What you should do |
Could you write out, exactly as they stand, only the lines in the listing below from the line with "left shoulder: (90, 175)" to the line with "right eye: (445, 127)", both ends included, without the pictures?

Extracted data |
════════

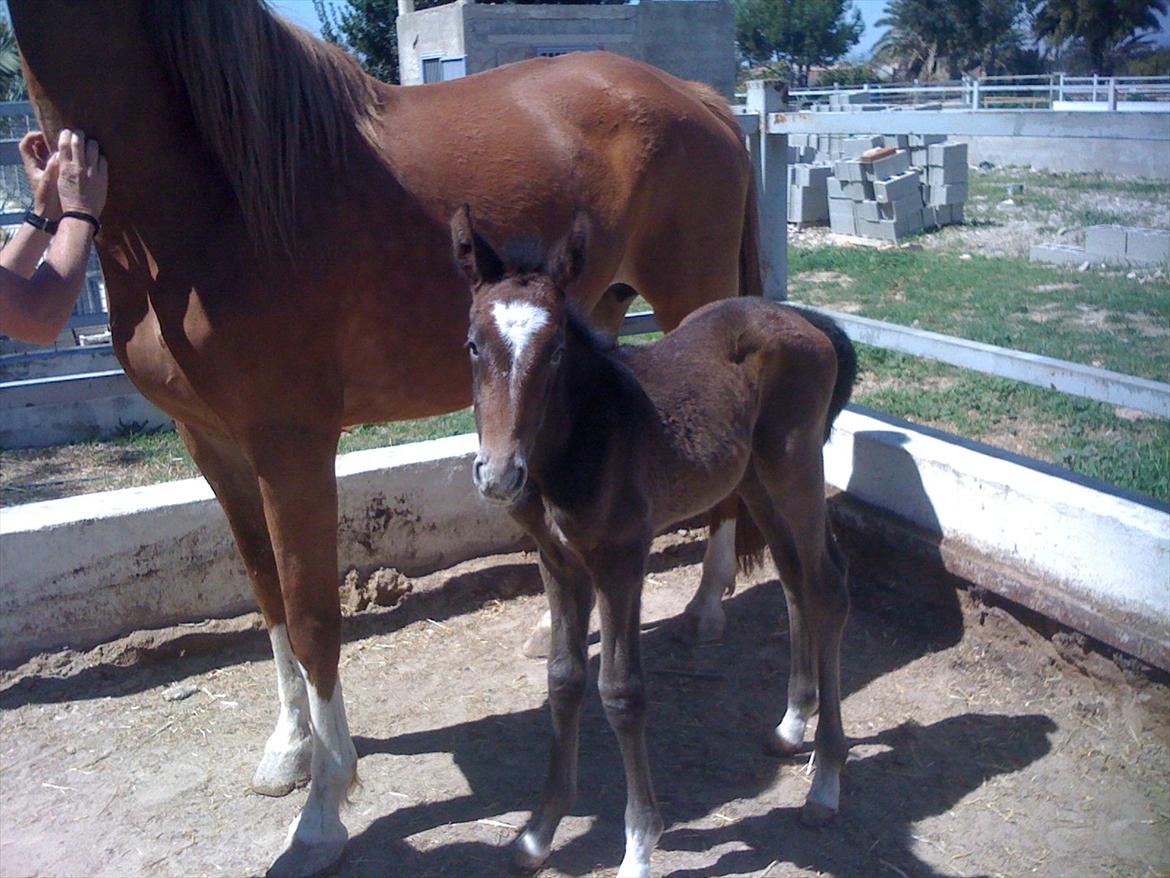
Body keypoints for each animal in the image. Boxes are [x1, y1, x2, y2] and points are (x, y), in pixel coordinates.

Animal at [13, 3, 762, 875]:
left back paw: (707, 605)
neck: (213, 184)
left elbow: (312, 615)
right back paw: (559, 628)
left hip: (693, 302)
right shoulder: (210, 444)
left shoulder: (292, 447)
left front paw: (323, 812)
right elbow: (266, 593)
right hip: (600, 311)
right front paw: (290, 750)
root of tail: (697, 97)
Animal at [456, 209, 861, 875]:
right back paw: (790, 726)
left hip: (794, 467)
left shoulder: (621, 559)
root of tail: (807, 320)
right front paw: (539, 833)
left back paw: (825, 784)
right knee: (794, 577)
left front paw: (639, 846)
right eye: (472, 345)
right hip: (754, 480)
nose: (498, 474)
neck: (582, 438)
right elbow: (563, 678)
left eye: (556, 349)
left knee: (827, 585)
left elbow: (620, 692)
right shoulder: (557, 561)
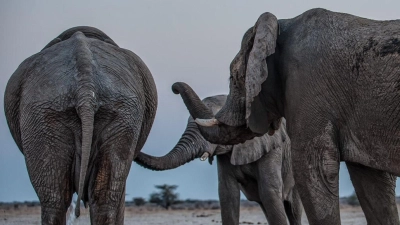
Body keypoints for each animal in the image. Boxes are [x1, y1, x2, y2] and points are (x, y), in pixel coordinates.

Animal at [173, 7, 400, 225]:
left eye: (233, 77)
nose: (174, 87)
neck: (281, 25)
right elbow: (372, 184)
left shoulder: (308, 86)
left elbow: (315, 169)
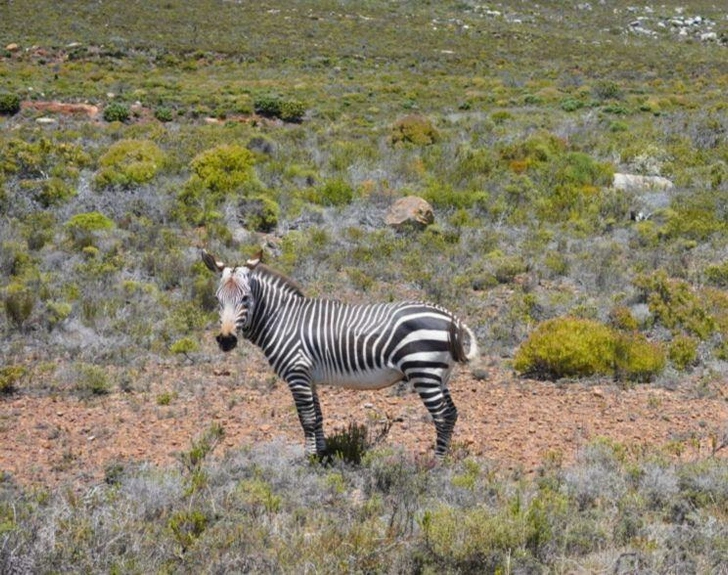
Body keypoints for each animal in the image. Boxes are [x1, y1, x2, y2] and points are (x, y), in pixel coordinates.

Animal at [202, 250, 480, 462]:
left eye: (245, 298)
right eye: (217, 299)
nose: (225, 340)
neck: (281, 319)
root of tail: (449, 316)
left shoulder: (297, 373)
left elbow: (306, 419)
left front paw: (309, 460)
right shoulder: (309, 376)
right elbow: (318, 416)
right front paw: (322, 454)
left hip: (423, 371)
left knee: (442, 416)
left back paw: (436, 464)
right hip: (439, 375)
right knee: (452, 413)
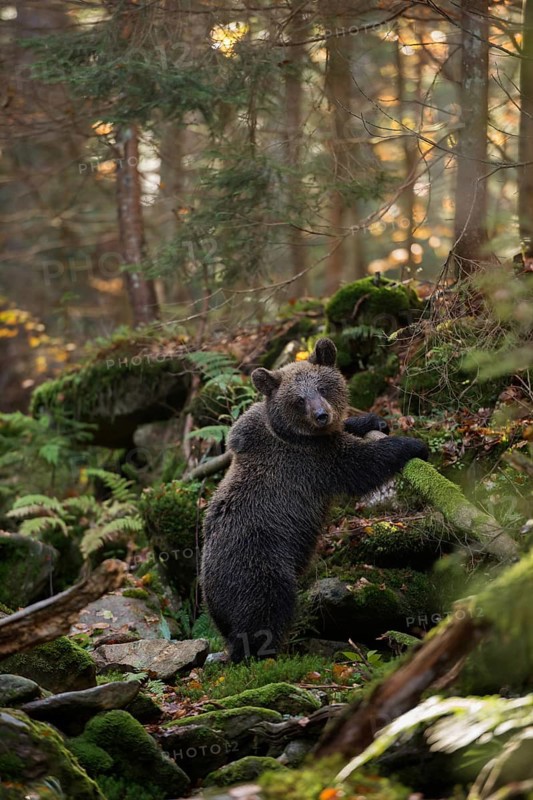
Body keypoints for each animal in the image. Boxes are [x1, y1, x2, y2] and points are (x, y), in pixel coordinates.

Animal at [200, 338, 428, 662]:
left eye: (322, 387)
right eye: (298, 399)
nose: (322, 415)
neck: (292, 433)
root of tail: (210, 600)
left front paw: (374, 421)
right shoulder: (309, 462)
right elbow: (359, 464)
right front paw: (413, 444)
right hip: (258, 563)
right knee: (266, 607)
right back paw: (264, 653)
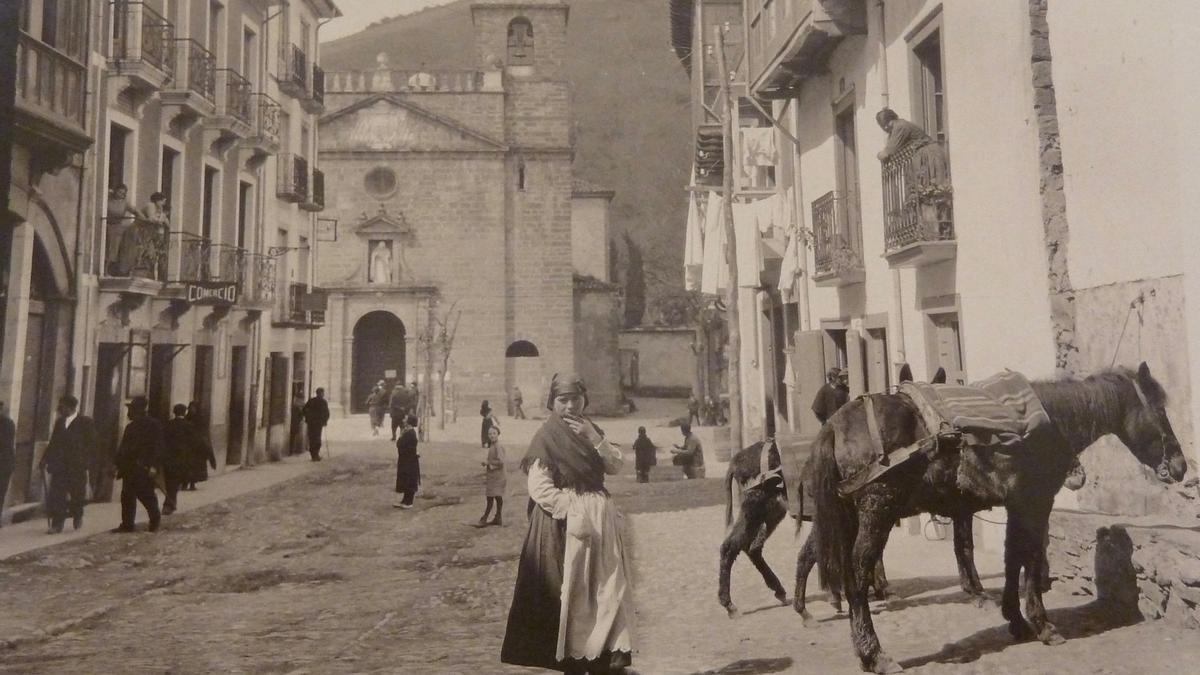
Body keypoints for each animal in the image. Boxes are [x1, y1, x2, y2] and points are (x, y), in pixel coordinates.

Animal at [811, 365, 1185, 667]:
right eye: (1159, 409)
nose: (1181, 466)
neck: (1049, 420)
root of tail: (835, 424)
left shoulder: (1016, 503)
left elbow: (1012, 557)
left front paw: (1015, 619)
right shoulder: (1035, 503)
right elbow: (1030, 558)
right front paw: (1042, 625)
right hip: (878, 510)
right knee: (858, 572)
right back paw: (874, 654)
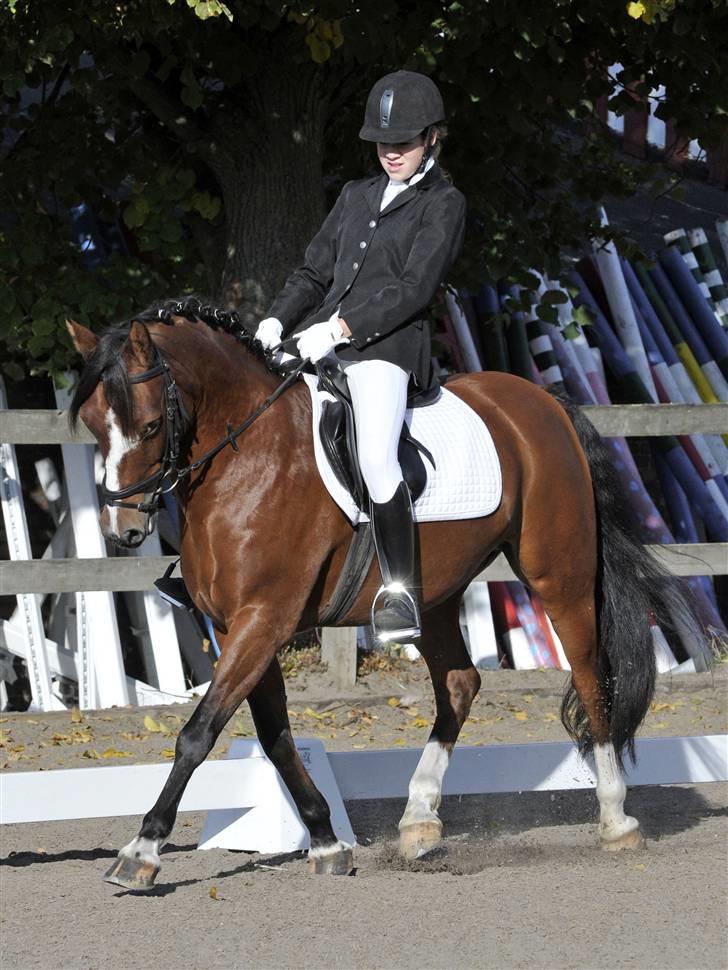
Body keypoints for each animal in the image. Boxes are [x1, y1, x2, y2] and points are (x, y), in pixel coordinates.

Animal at [66, 298, 701, 891]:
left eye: (151, 426)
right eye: (95, 425)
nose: (122, 530)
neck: (248, 458)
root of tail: (541, 401)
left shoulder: (264, 618)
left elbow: (198, 734)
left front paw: (141, 851)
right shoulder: (235, 625)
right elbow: (274, 737)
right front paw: (326, 840)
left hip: (558, 574)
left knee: (592, 678)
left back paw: (616, 820)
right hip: (435, 595)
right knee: (459, 685)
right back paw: (419, 819)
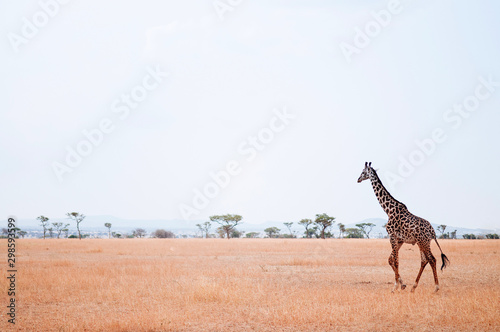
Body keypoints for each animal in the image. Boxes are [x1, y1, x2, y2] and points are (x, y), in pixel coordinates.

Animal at [356, 162, 450, 292]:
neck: (388, 210)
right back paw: (413, 287)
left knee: (432, 259)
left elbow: (396, 261)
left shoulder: (392, 236)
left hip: (423, 242)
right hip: (422, 242)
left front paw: (395, 287)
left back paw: (436, 287)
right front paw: (402, 284)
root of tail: (433, 232)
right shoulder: (400, 240)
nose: (358, 179)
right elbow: (390, 259)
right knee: (424, 260)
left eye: (363, 172)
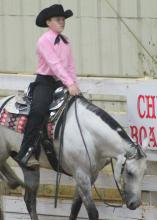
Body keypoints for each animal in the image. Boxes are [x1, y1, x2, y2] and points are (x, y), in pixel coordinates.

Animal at [0, 96, 147, 220]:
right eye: (129, 172)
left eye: (144, 173)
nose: (135, 203)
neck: (89, 135)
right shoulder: (81, 175)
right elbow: (92, 212)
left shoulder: (90, 175)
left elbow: (75, 208)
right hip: (4, 152)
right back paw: (13, 181)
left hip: (30, 167)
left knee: (30, 199)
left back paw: (14, 181)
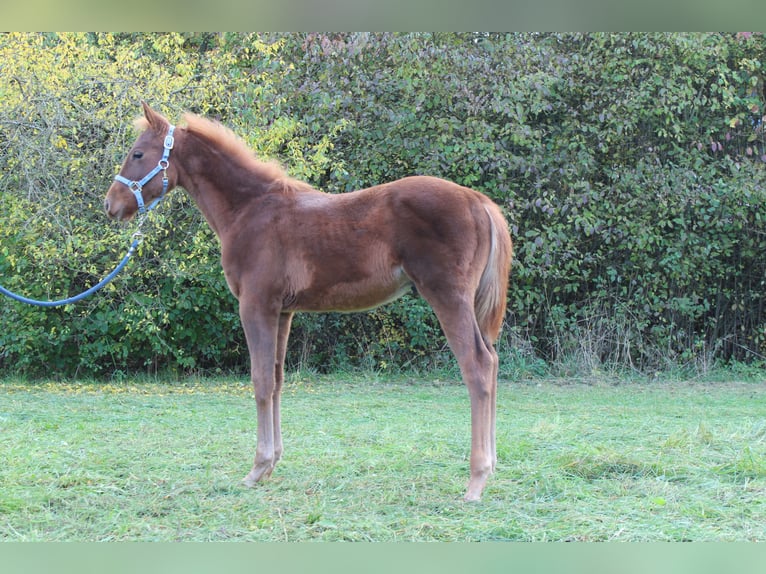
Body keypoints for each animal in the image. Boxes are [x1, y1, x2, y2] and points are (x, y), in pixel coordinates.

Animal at [104, 102, 513, 501]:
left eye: (137, 153)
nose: (111, 204)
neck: (249, 209)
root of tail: (478, 201)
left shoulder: (255, 305)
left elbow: (259, 380)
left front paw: (256, 468)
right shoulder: (283, 310)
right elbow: (277, 380)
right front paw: (272, 464)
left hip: (447, 295)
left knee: (477, 365)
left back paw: (476, 481)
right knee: (492, 362)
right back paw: (491, 467)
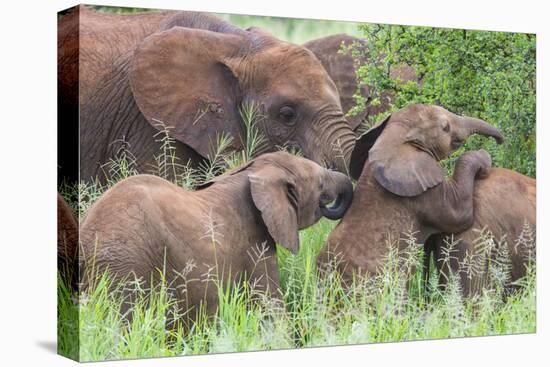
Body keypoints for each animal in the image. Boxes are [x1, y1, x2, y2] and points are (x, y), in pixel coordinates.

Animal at [316, 105, 506, 284]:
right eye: (445, 127)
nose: (500, 140)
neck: (394, 138)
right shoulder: (424, 193)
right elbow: (460, 216)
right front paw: (483, 157)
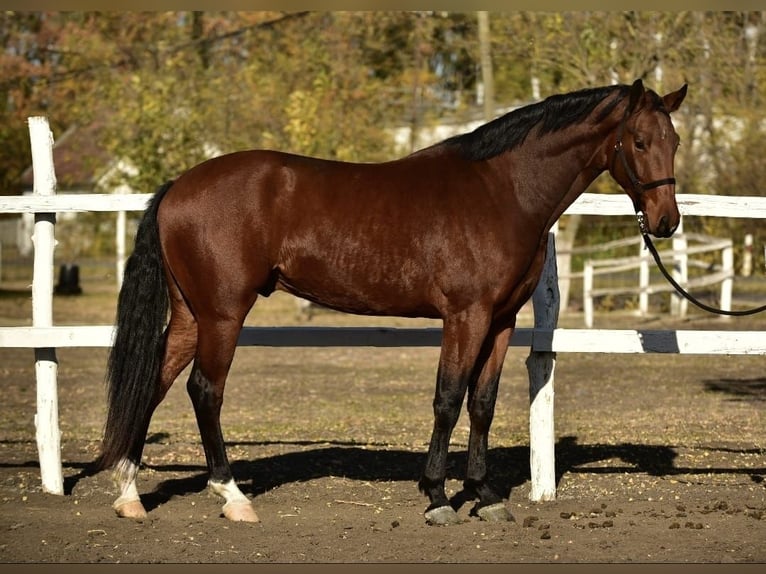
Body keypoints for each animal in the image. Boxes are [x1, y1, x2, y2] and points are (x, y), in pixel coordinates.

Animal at [97, 78, 687, 525]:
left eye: (674, 140)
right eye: (638, 141)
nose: (665, 222)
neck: (502, 191)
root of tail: (177, 187)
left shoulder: (501, 321)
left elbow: (483, 403)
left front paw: (485, 497)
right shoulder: (465, 316)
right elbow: (448, 398)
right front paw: (437, 497)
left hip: (191, 316)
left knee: (153, 383)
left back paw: (129, 494)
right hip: (223, 314)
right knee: (205, 390)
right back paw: (233, 497)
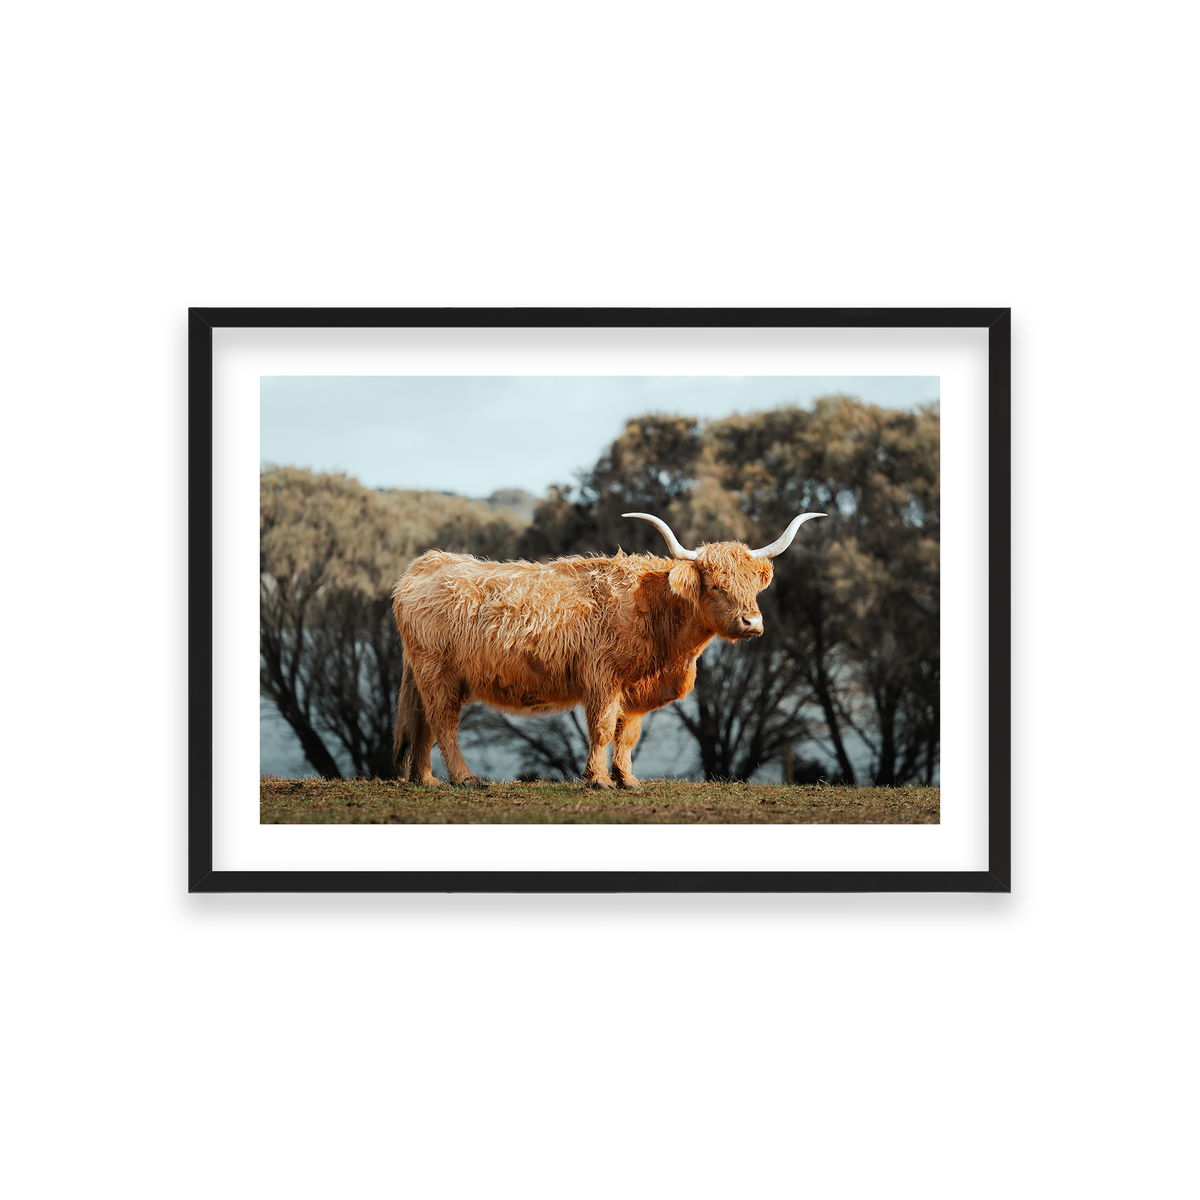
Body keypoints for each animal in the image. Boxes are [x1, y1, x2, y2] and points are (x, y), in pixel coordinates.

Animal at [391, 510, 826, 790]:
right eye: (716, 586)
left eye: (753, 586)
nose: (752, 623)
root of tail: (426, 563)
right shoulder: (603, 678)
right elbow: (601, 729)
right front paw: (598, 780)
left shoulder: (634, 688)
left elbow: (628, 734)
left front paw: (628, 780)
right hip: (438, 672)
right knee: (443, 723)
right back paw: (464, 779)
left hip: (429, 675)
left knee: (424, 724)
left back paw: (426, 779)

════════

Result of this task |
left shoulder: (90, 175)
left elbow: (75, 208)
right hip: (4, 152)
right back paw: (13, 181)
left hip: (30, 167)
left knee: (30, 199)
left back paw: (14, 181)
Body keypoints for each animal in the image. Boxes are [x1, y1, x2, y2] and points are (x, y), in pixel coordinates.

Animal at [104, 102, 513, 501]:
left eye: (137, 153)
nose: (111, 204)
neck: (249, 209)
root of tail: (478, 201)
left shoulder: (255, 305)
left elbow: (259, 380)
left front paw: (256, 468)
right shoulder: (283, 310)
right elbow: (277, 380)
right front paw: (272, 464)
left hip: (447, 295)
left knee: (477, 365)
left back paw: (476, 481)
right knee: (492, 362)
right back paw: (491, 467)
Body keypoints for each animal in the image. Boxes are [x1, y1, x2, y2] and points are (x, y), in pixel coordinates.

Animal at [316, 105, 506, 284]:
right eye: (445, 127)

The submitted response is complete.